掲示板には「年末年始のゴミ回収スケジュール変更のお知らせ」が浮かんでいる。その下に、手書きの張り紙。『ハンコ持参で生体認証の代替可能です――区民課』
俺の仕事は、こういう張り紙を剥がすことだ。公園管理補助員。要するに雑用係。
「新也、これ、どうする?」
耳の奥で母さんのエージェントが囁く。小野寺澄子、享年49、俺が高校のときに病気で死んだ。今は俺の頭の中で、ときどき心配そうに話しかけてくる。
「放っとけばいいだろ」
俺は張り紙を剥がしかけて、手を止めた。
ハンコ。生体認証の代替。
つまり、署名アルゴリズムが壊れかけてるってことだ。生体認証が通らないから、昔ながらのハンコで代用する。そんなアナログな手続きが、また復活してる。
母さんのエージェントは黙った。彼女は昔、区役所で働いていた。ハンコを押す側だった。
俺はポケットから使い捨てカメラを取り出した。フィルム写真。現像に三日かかる。誰も使わない。でも、俺は使う。デジタルは信用できない。いつ消えるかわからない。

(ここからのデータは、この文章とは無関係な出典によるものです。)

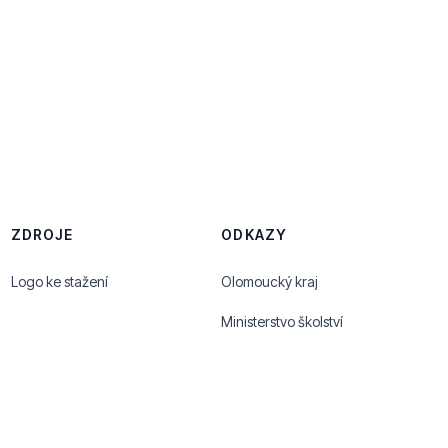
ZDROJE
ODKAZY
Logo ke stažení
Olomoucký kraj
Ministerstvo školství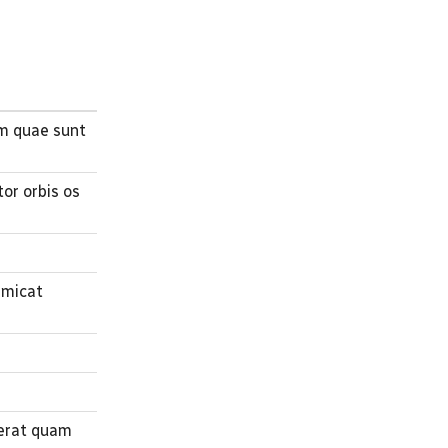
um quae sunt
or orbis os
emicat
serat quam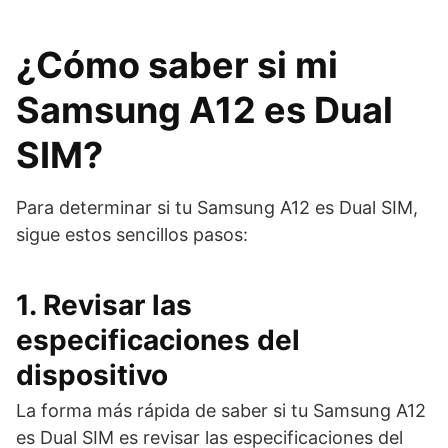
¿Cómo saber si mi
Samsung A12 es Dual
SIM?
Para determinar si tu Samsung A12 es Dual SIM,
sigue estos sencillos pasos:
1. Revisar las
especificaciones del
dispositivo
La forma más rápida de saber si tu Samsung A12
es Dual SIM es revisar las especificaciones del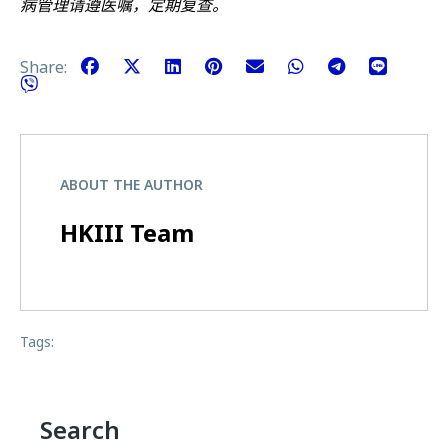
病管理请遵医嘱，定期复查。
Share:
ABOUT THE AUTHOR
HKIII Team
Tags:
Search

シャッターを切る。張り紙を、ホログラム掲示板を、その奥のベンチを。
ベンチには、誰かが座っていた。老人だ。手に朱肉の容器を持っている。開いたまま、蓋がない。
「すみません、そこ、朱肉ですか?」
老人は顔を上げた。目が虚ろだ。
「ああ……これか。今朝、区役所で借りたんだが……生体認証が通らなくてな」
「ああ、やっぱり」
俺は頷いた。老人の指には、朱肉の赤が滲んでいる。
「それで、ハンコ押したんですか?」
「押したよ。でも、受理されなかった。署名アルゴリズムがエラーを吐いたらしい。ハンコの印影を読み込めないんだとさ」
老人は笑った。乾いた笑い。
「もう、何が何だか分からん」
俺もわからない。
でも、俺にはわかることがある。この張り紙を剥がさないこと。それが、今日できる小さな抵抗だ。
「新也、大丈夫?」
母さんのエージェントが心配そうに聞く。
「大丈夫」
俺は張り紙をそのままにして、老人に声をかけた。
「朱肉、蓋しときますね」
老人は頷いた。俺は朱肉の蓋を閉めて、老人の手に戻した。
「ありがとう」
「いえ」
フィルムカメラをポケットにしまう。現像されるのは三日後。そのとき、この朝がまだ残っているかどうか。
わからない。でも、残したい。
俺は公園を後にした。ホログラム掲示板の光が、朝日に溶けていく。